家の前にいた堕者(ロスト)はどこかに行った。運がいい。あとは、このデブだけだな。


「……Are you ready?」


 静かに自問自答する。答えは一つだ。


「……Go!」


「! ウオオオオオッ」


 デブ(ロスト)に石をぶつけ、こちらに注意を向ける。俺に気付くデブ(ロスト)。ハンマーを片手に突進してくる。いや、なんでハンマー持ってるんだよ。おかしいだろ! しかもめちゃくちゃメカメカしいハンマーだ。絶対に誰かから与えられたに違いない。


 そんなことを考えながらも、体を必死に動かす。大丈夫。思った以上に速くない。このペースだと、振り切れるだろう。


『沙紀! もう出ていいぞ! 早く逃げろ!』


『分かった! 気を付けてね!』


『ああ!』


プツッ


「あ、切っちまった。まあいい。あとは、こいつを振り切るだけだな!」


「オオオオッ!」


プルルルルッ……プルルルルルッ……


 さらにスピードを上げる俺。体力なんてものが存在しない腐死者(ゾンビ)及び堕者(ロスト)だが、足の速さに限界がある。相手の足より、こちらが速かったらいいんだからな。


プルルルルッ……プルルルルルッ……


着信音うるせえ! こちとら必死に走ってんだよ! 沙ァ紀! 少し黙ってくれ!

って、うん?


「オオオオオオッ!!」

「ゴオオオッ!!」

「ガアアアアッ!!」


「……なんか増えてんだけど!?」


 せこいぞ! 三対一とか!

だが、変わらす三匹とも見た目からして速そうには感じない。このままのスピードで逃げ切る!

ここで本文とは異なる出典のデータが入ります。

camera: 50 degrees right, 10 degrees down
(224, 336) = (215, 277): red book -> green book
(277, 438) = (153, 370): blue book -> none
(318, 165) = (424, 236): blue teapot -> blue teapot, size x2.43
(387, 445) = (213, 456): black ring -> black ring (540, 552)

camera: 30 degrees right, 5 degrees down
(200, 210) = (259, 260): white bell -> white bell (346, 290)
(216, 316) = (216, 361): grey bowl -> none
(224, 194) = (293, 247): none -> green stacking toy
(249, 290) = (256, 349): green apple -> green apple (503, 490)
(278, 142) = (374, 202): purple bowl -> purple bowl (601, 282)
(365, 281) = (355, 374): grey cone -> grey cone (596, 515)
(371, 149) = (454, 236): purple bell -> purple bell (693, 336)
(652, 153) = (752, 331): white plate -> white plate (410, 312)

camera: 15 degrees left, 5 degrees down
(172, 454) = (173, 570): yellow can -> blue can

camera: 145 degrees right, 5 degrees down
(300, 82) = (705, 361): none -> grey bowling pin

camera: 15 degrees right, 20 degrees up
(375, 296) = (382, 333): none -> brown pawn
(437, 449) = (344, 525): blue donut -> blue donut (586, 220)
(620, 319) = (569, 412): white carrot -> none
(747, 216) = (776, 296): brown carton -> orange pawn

そのまま三十秒ほど走り続け、何回も角を曲がり、ようやく振り払った。


「easy……」


 焦ったのは、曲がり角を曲がった先に堕者(ロスト)が居た時だ。即座に引き返し、バレる前に逃げることができた。心臓が口から出るかと思った。

だが、これで沙紀と合流することができる。


プr……

ピッ


『大丈夫!?』


『ああ。生きてる。というわけで合流するか。荷物も取りたいし、やっぱり俺たちの家周辺に集合で』


『早く帰ってきてね! 私、ほとんど動いてないからまだ近くにいるよ!』


『ああ、あんま動くなよ! じゃあ、一旦切るわ』


『あ、待って! そういえば聞きたかったんだけど、今のこの世界で電話の機能が使えるの? 私はスマホだけど、悠に関しては腕時計でしょ? なんで?』


『ん~? 言ったことなかったか? 誕生日に父親から貰った俺の腕時計、三か月前に打ち上げた人工衛星と繋がってんだよ』


『ッふぁ!? どういうこと!?』


『俺もよく分かってない。けど、この端末から連絡したら、相手の端末とこの端末が人工衛星を通して繋がるんだ。んで、まだ宇宙にある人工衛星は落とされてない。だから連絡できるって言ってた』


『へえ~……お父さん、なんてものを持ってるのよ……』


『ホントそうだよな。まだまだ機能も多いし……っと、着いた』


プツッ


「見える見える! おーい! ここここ!」


「聞こえてるし見えてる。久しぶりだな。沙紀」


「そうだね! あの大厄災以降会えてなかったからね。それで、これからどうするの?」


「そうだな……うん。これから、二つの道を示す。どちらを取るかはお前が決めてくれ。俺は、お前の判断に従う」


「う、うん……」


「1,このまま、どこかから食料を盗み続けながら逃げ続けることか」


「……うん」


「2,俺たちで……」


 将来性は無い。確実性もない。だが……


「俺たちで、零から始めることだ」


 これが、俺たちの物語だ。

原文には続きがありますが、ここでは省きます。